Покраснев, как помидор, он бросил на нее возмущенный взгляд.
– Шесть! – возразил он. – Один портрет я сделал для себя и решил, что необязательно докладывать об этом герцогу. И скажу вам больше: я нисколько не сожалею об этом, признаюсь, что провел перед этими картинами самые упоительные моменты моей жизни!
Катрин, оглушенная, не веря собственным ушам, внимала страстной речи художника.
– Бог мой, все мужчины – сумасшедшие! Но безумнее вас я не встречала, если не говорить о вашем господине.
– Может быть! – мрачно ответил ван Эйк. – Но его безумие оплачено этой ночью вашим возвращением!
Катрин устало вздохнула:
– Ян, если вы так хотите, мы это обсудим позже. А теперь я уезжаю. Через час я должна покинуть город.
– Послушайте, это невозможно. Неужели я должен вам напоминать, что если вы провели ночь с герцогом, то я еще не удостоился чести видеть его? Мне надо с ним поговорить, ведь я его посланник, черт возьми!
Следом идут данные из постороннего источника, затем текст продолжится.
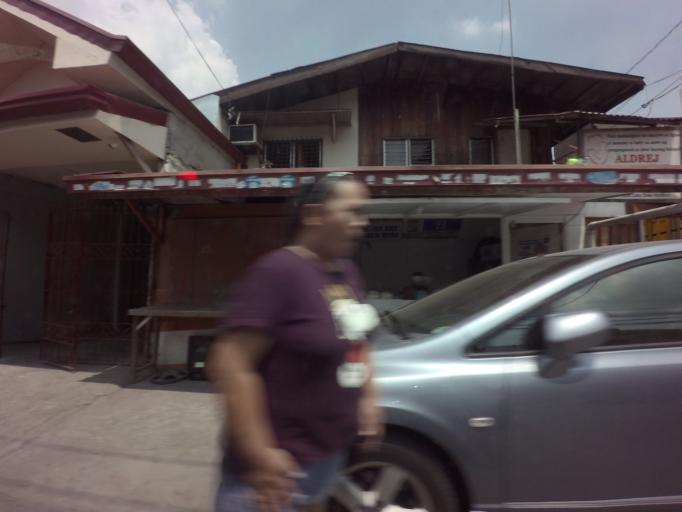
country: PH
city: Sambayanihan People's Village
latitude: 14.4419
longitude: 121.0505
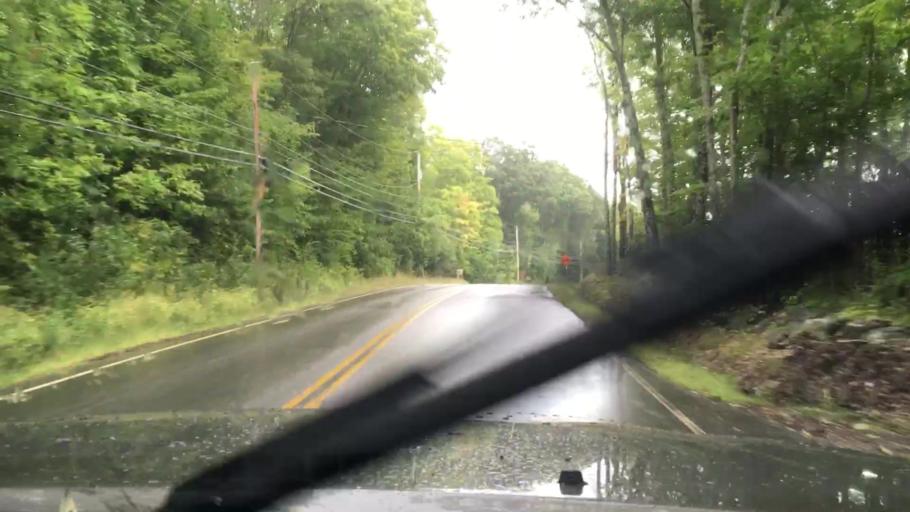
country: US
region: New Hampshire
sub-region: Belknap County
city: Meredith
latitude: 43.6507
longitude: -71.5444
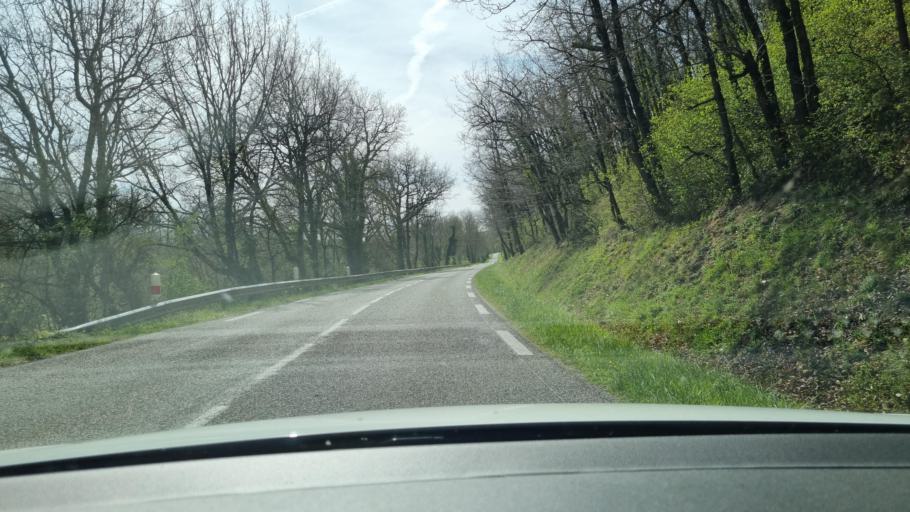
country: FR
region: Midi-Pyrenees
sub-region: Departement du Gers
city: Samatan
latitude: 43.4916
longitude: 0.9956
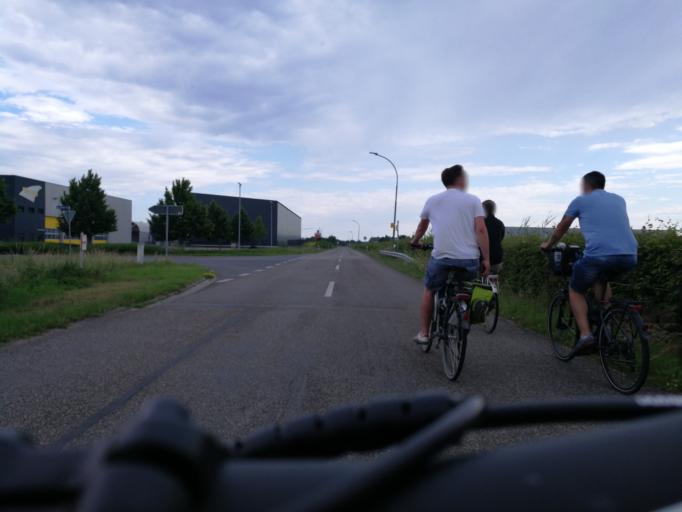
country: DE
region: North Rhine-Westphalia
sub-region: Regierungsbezirk Dusseldorf
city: Kleve
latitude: 51.8164
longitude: 6.1430
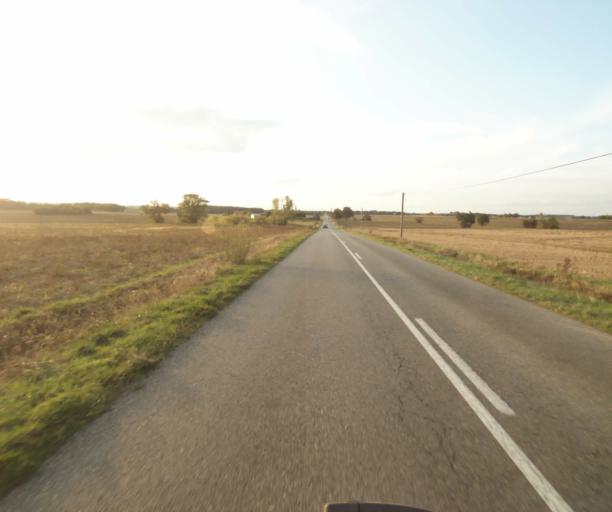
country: FR
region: Midi-Pyrenees
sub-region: Departement du Tarn-et-Garonne
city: Verdun-sur-Garonne
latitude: 43.8250
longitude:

– Я знаю это, но все равно должна немедленно уехать. Послушайте, Брюгге не так далеко. Не больше восемнадцати лье. Я могу проделать этот путь в сопровождении Готье и Беранже. Я вас подожду в вашем доме, вот и все! Теперь я пойду за мальчиками. Но что с вами? Вам плохо?
Ван Эйк действительно так покраснел, что стал таким же, как и его темно-пурпурная одежда.
– Катрин, я хотел сообщить вам это по приезде в Брюгге, вы не можете отправиться ко мне, тем более без меня!
– Почему? Вы дали такие строгие указания вашим слугам?
– Нет, не это. Я… я женат!
– Что? Вы…
– Да. Не прошло и трех месяцев после вашего отъезда, как по возвращении из Португалии я женился на Маргарите. Конечно, этот выгодный для меня брак – дело рук герцога, вознаграждение за выполненное поручение.
– Но почему вы об этом молчали? Это глупо! Мы такие старые друзья…
– Я знаю… но, понимаете ли, я не слишком доволен этим браком, хотя у меня есть дочь. Мы с женой не слишком ладим, и я предпочитаю не думать о ней. Я был так счастлив снова встретить вас! Мне показалось, что вернулось старое время…
– Ваша жена ревнива?
– Чрезмерно!
Он опустил голову, словно застигнутый врасплох подросток. Это было так смешно, что Катрин расхохоталась:
– Мой бедный друг! Но зачем в таком случае вы предложили мне свое гостеприимство?
– Если заранее предупредить жену, у вас не будет причины отказываться от моего крова. Она все-таки не мегера, и я имею право пригласить друга, находящегося в трудном положении. Мы поедем…
Она нежно прикрыла его рот рукой.
– Я и мои люди остановимся в гостинице «Ронс-Куроне». Это напомнит мне времена, когда мы с дядей Матье приезжали на ярмарку в Брюгге. Нам там будет хорошо.